======== INFORMATION SUPPLIED ========

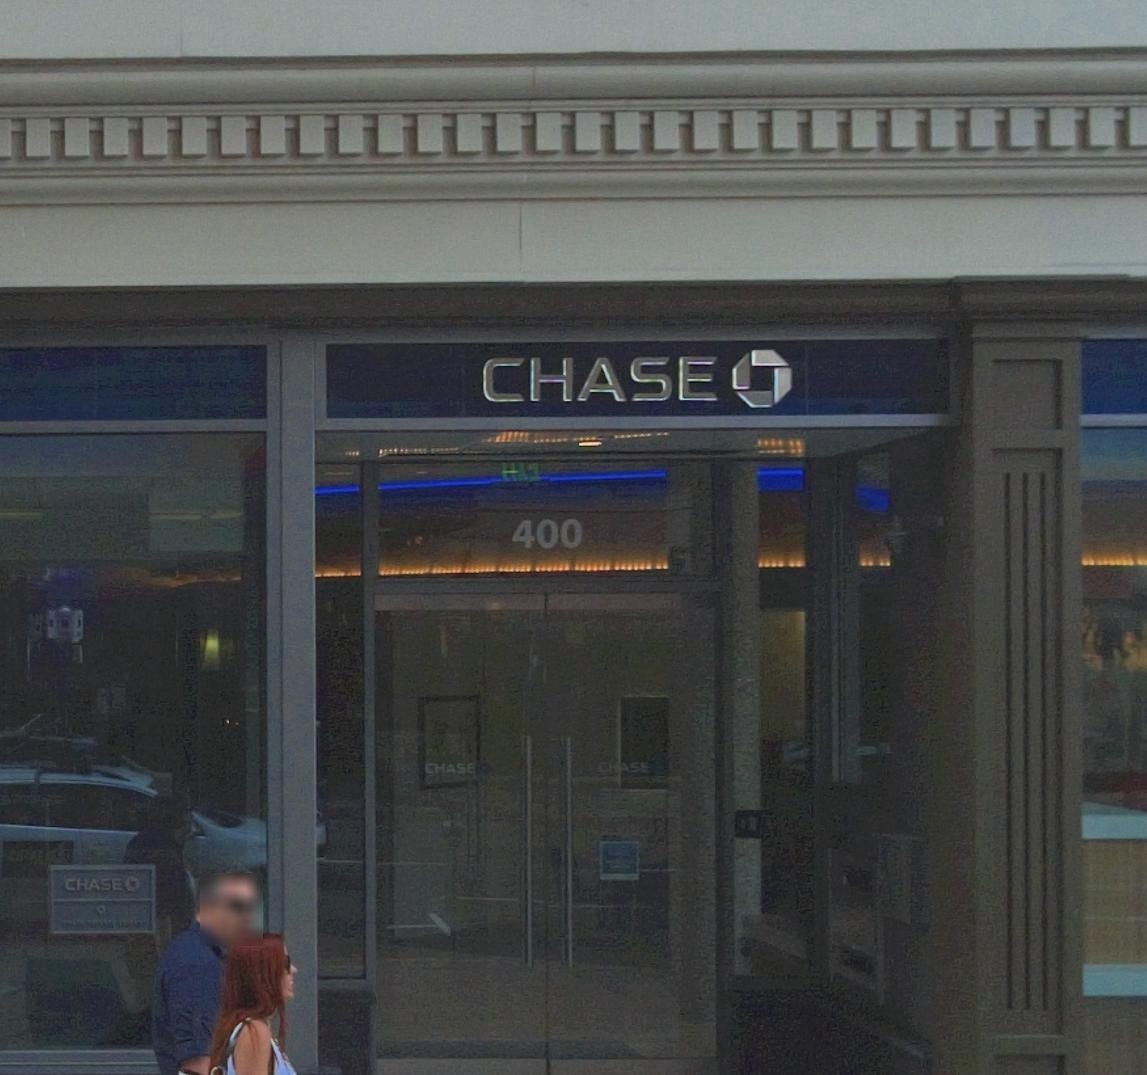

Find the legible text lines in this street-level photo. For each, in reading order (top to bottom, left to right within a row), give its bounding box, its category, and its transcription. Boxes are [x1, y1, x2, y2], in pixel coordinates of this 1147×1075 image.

[480, 354, 719, 402] BusinessName: CHASE
[510, 517, 587, 551] StreetNumber: 400
[424, 762, 475, 774] BusinessName: CHASE
[598, 761, 649, 774] BusinessName: CHASE
[65, 878, 122, 891] BusinessName: CHASE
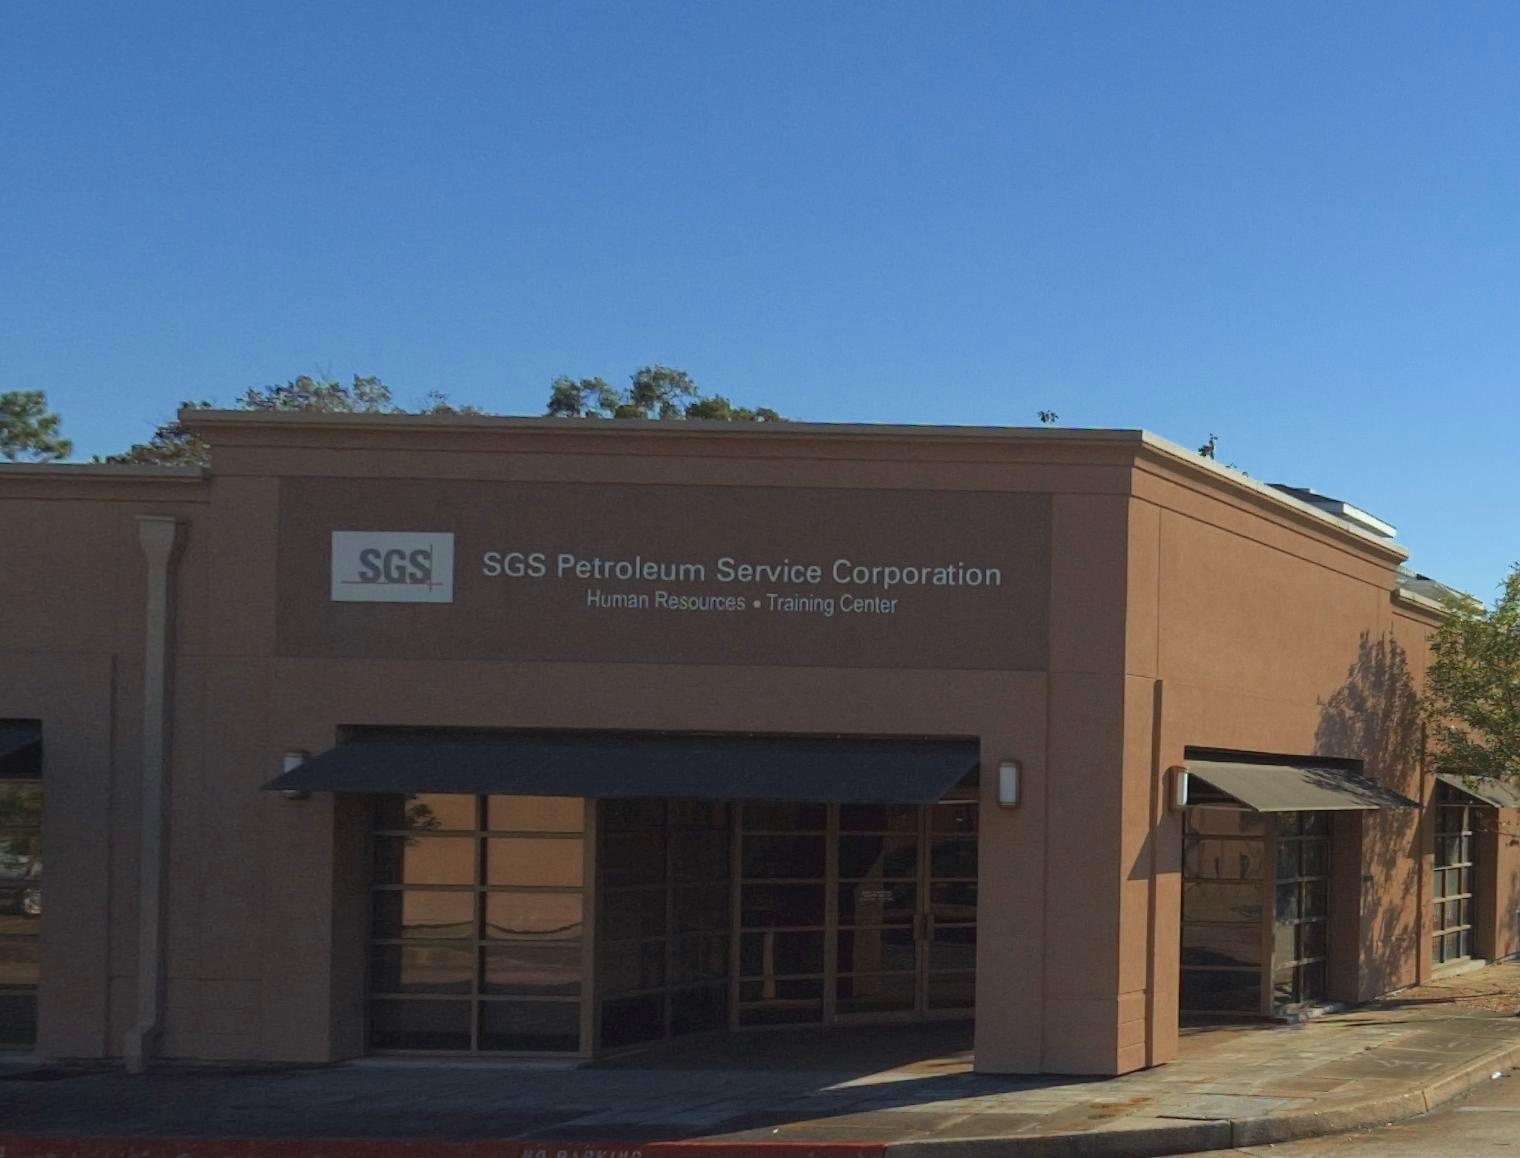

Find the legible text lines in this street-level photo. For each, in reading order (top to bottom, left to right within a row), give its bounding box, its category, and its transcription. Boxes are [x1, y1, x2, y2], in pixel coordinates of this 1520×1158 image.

[356, 545, 432, 587] BusinessName: SGS
[480, 549, 1003, 592] BusinessName: SGS Petroleum Service Corporation
[584, 586, 901, 621] None: Human Resources*Training Center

========

**TASK**:
Print the rows from the line holding "this 1520×1158 image." through the end of the rows, both included, with each line exactly as it stands.

**OUTPUT FOR THIS EXERCISE**:
Find the legible text lines in this street-level photo. For each, in reading order (top to bottom, left to right within a row), give its bounding box, its category, and its transcription. Boxes are [x1, y1, x2, y2], in pixel coordinates of this 1520×1158 image.

[356, 545, 432, 587] BusinessName: SGS
[480, 549, 1003, 592] BusinessName: SGS Petroleum Service Corporation
[584, 586, 901, 621] None: Human Resources*Training Center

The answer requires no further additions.